# Performing credit - full and final settlement



## GirlFriday (5 Mar 2012)

Hi

I have a credit card with MBNA. I am in a position to pay half the ammount owed. It's a performing loan - i.e. I have always made minimum payments. I was wondering if it's possible to make a full and final settlement of a performing loan without affecting my credit rating? I had heard that this was possible. I am under financial pressure but I'd hate to have a damaged credit record. On the other hand, as someone has pointed out to me recently, half the country now has a damaged credit rating so in a few years time, nothing will be thought of it. Can I have your opinions please?


----------



## Janet (5 Mar 2012)

Do you mean you have some kind of special agreement to use your credit card as a performing loan (had to go and look that up, never heard of it before and still amn't sure how it relates to your credit card)?  If you just mean that you always pay at least the minimum and keep using your card then, well, in my opinion you would be very well-advised to do everything you can to pay off as much of the balance as you can.  

Paying off half of the balance will not adversely affect your credit rating.  Nor would paying off the full balance, which is what you really should be aiming for.  



> On the other hand, as someone has pointed out to me recently, half the country now has a damaged credit rating so in a few years time, nothing will be thought of it.


Don't worry about the rest of the country, worry about your own situation.  Lots of things can happen in the next few years.  It's a bit like that thing your mammy used to say about shoving your hand in the fire just because someone else did.


----------



## Bronte (6 Mar 2012)

GirlFriday said:


> On the other hand, as someone has pointed out to me recently, half the country now has a damaged credit rating so in a few years time, nothing will be thought of it.

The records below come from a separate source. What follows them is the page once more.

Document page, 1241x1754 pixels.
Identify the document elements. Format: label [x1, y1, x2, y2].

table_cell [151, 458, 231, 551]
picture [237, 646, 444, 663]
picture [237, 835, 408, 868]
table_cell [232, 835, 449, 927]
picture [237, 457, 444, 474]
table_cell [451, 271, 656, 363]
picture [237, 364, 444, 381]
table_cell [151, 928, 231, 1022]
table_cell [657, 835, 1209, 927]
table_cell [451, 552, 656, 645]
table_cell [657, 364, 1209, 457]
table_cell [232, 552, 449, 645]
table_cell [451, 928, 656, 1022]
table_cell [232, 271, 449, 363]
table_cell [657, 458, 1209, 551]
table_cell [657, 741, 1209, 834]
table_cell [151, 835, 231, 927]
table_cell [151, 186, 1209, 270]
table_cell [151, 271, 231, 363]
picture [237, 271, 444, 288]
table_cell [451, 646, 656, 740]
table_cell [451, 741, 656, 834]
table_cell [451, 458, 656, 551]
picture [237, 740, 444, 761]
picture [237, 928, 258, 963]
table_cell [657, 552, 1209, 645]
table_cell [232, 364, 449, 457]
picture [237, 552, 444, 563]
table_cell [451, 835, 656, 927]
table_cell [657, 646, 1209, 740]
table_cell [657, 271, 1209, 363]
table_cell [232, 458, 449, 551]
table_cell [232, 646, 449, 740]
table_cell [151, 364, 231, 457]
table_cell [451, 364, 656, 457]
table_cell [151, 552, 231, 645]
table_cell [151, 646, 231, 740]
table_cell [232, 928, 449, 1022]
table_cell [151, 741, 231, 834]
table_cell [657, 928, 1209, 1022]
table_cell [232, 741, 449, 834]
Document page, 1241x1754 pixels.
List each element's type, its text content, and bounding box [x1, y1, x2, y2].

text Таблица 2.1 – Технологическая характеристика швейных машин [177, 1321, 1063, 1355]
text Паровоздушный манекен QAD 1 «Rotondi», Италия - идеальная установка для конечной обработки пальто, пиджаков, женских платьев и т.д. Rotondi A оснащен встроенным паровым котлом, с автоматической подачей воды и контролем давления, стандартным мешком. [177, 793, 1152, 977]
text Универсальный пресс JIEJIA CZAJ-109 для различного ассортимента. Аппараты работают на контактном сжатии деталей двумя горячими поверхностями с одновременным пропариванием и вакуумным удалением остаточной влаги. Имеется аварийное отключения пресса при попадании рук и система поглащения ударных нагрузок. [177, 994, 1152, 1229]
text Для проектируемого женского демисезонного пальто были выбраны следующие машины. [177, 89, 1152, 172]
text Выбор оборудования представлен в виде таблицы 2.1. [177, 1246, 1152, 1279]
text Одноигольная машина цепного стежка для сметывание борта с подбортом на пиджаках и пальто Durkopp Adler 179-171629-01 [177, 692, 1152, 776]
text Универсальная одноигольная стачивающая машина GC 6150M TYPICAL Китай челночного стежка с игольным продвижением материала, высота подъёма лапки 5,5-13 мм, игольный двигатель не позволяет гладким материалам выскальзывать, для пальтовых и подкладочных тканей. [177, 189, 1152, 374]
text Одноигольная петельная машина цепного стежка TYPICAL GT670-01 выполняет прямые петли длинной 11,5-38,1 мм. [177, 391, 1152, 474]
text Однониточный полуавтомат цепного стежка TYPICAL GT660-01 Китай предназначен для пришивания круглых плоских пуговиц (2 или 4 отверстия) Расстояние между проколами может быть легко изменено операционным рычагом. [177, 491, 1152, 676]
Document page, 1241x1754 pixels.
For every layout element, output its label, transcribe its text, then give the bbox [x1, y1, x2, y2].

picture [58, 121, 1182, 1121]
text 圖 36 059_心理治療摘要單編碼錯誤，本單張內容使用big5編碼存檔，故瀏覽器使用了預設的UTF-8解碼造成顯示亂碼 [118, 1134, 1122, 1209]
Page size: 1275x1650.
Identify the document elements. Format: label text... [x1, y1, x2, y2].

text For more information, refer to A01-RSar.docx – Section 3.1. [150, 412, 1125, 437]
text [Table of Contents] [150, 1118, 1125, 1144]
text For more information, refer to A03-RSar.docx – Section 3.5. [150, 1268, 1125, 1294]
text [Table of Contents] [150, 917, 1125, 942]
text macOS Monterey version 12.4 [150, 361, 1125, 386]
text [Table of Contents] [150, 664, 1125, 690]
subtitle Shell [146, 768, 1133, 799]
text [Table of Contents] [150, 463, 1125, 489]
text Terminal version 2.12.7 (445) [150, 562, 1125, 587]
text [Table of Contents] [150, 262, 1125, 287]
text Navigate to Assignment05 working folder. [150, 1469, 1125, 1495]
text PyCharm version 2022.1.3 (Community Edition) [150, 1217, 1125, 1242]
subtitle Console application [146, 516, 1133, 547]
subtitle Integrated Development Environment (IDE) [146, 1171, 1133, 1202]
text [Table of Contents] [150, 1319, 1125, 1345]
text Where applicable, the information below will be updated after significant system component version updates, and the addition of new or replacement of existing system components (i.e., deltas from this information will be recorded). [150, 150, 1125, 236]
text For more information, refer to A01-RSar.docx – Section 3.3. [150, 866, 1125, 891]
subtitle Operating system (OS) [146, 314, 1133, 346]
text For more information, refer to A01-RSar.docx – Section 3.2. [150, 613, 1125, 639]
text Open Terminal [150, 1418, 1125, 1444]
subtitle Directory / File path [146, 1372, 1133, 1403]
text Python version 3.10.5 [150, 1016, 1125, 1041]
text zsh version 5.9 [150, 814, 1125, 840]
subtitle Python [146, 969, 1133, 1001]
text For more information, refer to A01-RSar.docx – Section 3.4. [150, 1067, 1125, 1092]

Can I have your opinions please?


 
Well you asked opinions and that kind of thinking is why so many people went wrong during the boom, because everyone else was.

There is a problem if you are only making minimum repayments as this never repays the loan and is normally set at such a rate that all you're paying is interest but never actually tackling the debt.  ]

As you're such a good payer, just what credit card companies love, and because you've never missed a payment it is highly unlikely the credit card company will cut you a deal.  Those deals are for those who have not the means to repay.  

I recommend you pay off as much of the loan as you can and pay more than the minimum payments and if you feel you will be tempted to add to the debt on the card, then cut it up.


----------